** Opening Supplied records block **

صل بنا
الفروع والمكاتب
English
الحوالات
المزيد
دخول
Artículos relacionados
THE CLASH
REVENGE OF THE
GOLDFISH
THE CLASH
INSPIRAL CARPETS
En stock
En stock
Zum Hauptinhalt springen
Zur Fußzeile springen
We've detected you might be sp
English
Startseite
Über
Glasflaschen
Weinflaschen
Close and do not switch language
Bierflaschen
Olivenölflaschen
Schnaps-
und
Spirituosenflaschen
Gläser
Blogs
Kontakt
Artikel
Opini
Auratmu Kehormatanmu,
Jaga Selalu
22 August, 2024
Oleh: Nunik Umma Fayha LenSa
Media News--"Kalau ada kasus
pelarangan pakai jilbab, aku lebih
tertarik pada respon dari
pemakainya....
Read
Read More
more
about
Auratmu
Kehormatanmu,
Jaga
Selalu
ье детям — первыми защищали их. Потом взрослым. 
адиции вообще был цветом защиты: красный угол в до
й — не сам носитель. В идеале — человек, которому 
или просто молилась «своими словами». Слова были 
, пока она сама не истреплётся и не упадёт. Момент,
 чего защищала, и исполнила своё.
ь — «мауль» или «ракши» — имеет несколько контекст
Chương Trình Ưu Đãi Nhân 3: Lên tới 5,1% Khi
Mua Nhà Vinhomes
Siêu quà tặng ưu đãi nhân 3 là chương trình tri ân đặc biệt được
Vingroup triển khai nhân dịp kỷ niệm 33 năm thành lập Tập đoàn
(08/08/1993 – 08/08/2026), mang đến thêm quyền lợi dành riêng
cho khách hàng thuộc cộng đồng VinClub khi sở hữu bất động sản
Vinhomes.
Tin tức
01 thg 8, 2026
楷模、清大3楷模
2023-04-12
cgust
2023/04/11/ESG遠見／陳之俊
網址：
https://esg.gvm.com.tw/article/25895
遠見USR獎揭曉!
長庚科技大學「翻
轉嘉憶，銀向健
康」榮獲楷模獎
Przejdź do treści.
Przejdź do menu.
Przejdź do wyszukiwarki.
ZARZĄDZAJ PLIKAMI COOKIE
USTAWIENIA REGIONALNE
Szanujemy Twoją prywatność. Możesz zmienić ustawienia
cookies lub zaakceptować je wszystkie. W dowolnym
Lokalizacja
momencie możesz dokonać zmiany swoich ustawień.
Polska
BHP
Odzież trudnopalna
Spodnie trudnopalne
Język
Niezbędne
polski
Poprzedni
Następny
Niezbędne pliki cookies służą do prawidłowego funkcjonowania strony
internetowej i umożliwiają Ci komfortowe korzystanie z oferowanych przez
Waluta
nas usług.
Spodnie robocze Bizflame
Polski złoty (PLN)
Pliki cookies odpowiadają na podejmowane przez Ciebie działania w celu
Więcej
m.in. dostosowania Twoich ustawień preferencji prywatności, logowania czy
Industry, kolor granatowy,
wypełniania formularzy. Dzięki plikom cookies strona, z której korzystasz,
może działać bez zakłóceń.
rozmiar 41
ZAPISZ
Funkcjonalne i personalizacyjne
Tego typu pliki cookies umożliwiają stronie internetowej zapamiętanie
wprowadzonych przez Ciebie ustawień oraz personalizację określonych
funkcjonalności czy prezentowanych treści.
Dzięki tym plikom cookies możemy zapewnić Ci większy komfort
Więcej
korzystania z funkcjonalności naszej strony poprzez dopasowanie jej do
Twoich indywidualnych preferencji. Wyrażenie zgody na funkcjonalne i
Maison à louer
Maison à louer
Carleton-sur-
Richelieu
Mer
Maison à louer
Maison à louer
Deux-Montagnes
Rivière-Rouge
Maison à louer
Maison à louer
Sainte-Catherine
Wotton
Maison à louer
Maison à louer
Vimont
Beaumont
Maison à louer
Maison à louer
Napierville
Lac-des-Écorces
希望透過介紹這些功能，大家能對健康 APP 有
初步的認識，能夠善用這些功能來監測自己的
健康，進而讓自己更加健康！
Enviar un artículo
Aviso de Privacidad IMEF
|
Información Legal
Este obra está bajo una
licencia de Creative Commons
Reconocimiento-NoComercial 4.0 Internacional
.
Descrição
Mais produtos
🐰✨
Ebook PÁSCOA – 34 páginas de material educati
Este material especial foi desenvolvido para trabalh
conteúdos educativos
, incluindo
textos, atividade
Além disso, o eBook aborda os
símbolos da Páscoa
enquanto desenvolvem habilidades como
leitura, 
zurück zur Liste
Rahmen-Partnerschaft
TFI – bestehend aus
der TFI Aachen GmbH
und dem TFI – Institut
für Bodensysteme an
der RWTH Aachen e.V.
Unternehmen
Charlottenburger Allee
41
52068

** Closing Supplied records block **

## What to produce:
Return every line of the listing above without any changes, in the same order and with the same spelling, punctuation and line breaks.

## Answer to the exercise:
صل بنا
الفروع والمكاتب
English
الحوالات
المزيد
دخول
Artículos relacionados
THE CLASH
REVENGE OF THE
GOLDFISH
THE CLASH
INSPIRAL CARPETS
En stock
En stock
Zum Hauptinhalt springen
Zur Fußzeile springen
We've detected you might be sp
English
Startseite
Über
Glasflaschen
Weinflaschen
Close and do not switch language
Bierflaschen
Olivenölflaschen
Schnaps-
und
Spirituosenflaschen
Gläser
Blogs
Kontakt
Artikel
Opini
Auratmu Kehormatanmu,
Jaga Selalu
22 August, 2024
Oleh: Nunik Umma Fayha LenSa
Media News--"Kalau ada kasus
pelarangan pakai jilbab, aku lebih
tertarik pada respon dari
pemakainya....
Read
Read More
more
about
Auratmu
Kehormatanmu,
Jaga
Selalu
ье детям — первыми защищали их. Потом взрослым. 
адиции вообще был цветом защиты: красный угол в до
й — не сам носитель. В идеале — человек, которому 
или просто молилась «своими словами». Слова были 
, пока она сама не истреплётся и не упадёт. Момент,
 чего защищала, и исполнила своё.
ь — «мауль» или «ракши» — имеет несколько контекст
Chương Trình Ưu Đãi Nhân 3: Lên tới 5,1% Khi
Mua Nhà Vinhomes
Siêu quà tặng ưu đãi nhân 3 là chương trình tri ân đặc biệt được
Vingroup triển khai nhân dịp kỷ niệm 33 năm thành lập Tập đoàn
(08/08/1993 – 08/08/2026), mang đến thêm quyền lợi dành riêng
cho khách hàng thuộc cộng đồng VinClub khi sở hữu bất động sản
Vinhomes.
Tin tức
01 thg 8, 2026
楷模、清大3楷模
2023-04-12
cgust
2023/04/11/ESG遠見／陳之俊
網址：
https://esg.gvm.com.tw/article/25895
遠見USR獎揭曉!
長庚科技大學「翻
轉嘉憶，銀向健
康」榮獲楷模獎
Przejdź do treści.
Przejdź do menu.
Przejdź do wyszukiwarki.
ZARZĄDZAJ PLIKAMI COOKIE
USTAWIENIA REGIONALNE
Szanujemy Twoją prywatność. Możesz zmienić ustawienia
cookies lub zaakceptować je wszystkie. W dowolnym
Lokalizacja
momencie możesz dokonać zmiany swoich ustawień.
Polska
BHP
Odzież trudnopalna
Spodnie trudnopalne
Język
Niezbędne
polski
Poprzedni
Następny
Niezbędne pliki cookies służą do prawidłowego funkcjonowania strony
internetowej i umożliwiają Ci komfortowe korzystanie z oferowanych przez
Waluta
nas usług.
Spodnie robocze Bizflame
Polski złoty (PLN)
Pliki cookies odpowiadają na podejmowane przez Ciebie działania w celu
Więcej
m.in. dostosowania Twoich ustawień preferencji prywatności, logowania czy
Industry, kolor granatowy,
wypełniania formularzy. Dzięki plikom cookies strona, z której korzystasz,
może działać bez zakłóceń.
rozmiar 41
ZAPISZ
Funkcjonalne i personalizacyjne
Tego typu pliki cookies umożliwiają stronie internetowej zapamiętanie
wprowadzonych przez Ciebie ustawień oraz personalizację określonych
funkcjonalności czy prezentowanych treści.
Dzięki tym plikom cookies możemy zapewnić Ci większy komfort
Więcej
korzystania z funkcjonalności naszej strony poprzez dopasowanie jej do
Twoich indywidualnych preferencji. Wyrażenie zgody na funkcjonalne i
Maison à louer
Maison à louer
Carleton-sur-
Richelieu
Mer
Maison à louer
Maison à louer
Deux-Montagnes
Rivière-Rouge
Maison à louer
Maison à louer
Sainte-Catherine
Wotton
Maison à louer
Maison à louer
Vimont
Beaumont
Maison à louer
Maison à louer
Napierville
Lac-des-Écorces
希望透過介紹這些功能，大家能對健康 APP 有
初步的認識，能夠善用這些功能來監測自己的
健康，進而讓自己更加健康！
Enviar un artículo
Aviso de Privacidad IMEF
|
Información Legal
Este obra está bajo una
licencia de Creative Commons
Reconocimiento-NoComercial 4.0 Internacional
.
Descrição
Mais produtos
🐰✨
Ebook PÁSCOA – 34 páginas de material educati
Este material especial foi desenvolvido para trabalh
conteúdos educativos
, incluindo
textos, atividade
Além disso, o eBook aborda os
símbolos da Páscoa
enquanto desenvolvem habilidades como
leitura, 
zurück zur Liste
Rahmen-Partnerschaft
TFI – bestehend aus
der TFI Aachen GmbH
und dem TFI – Institut
für Bodensysteme an
der RWTH Aachen e.V.
Unternehmen
Charlottenburger Allee
41
52068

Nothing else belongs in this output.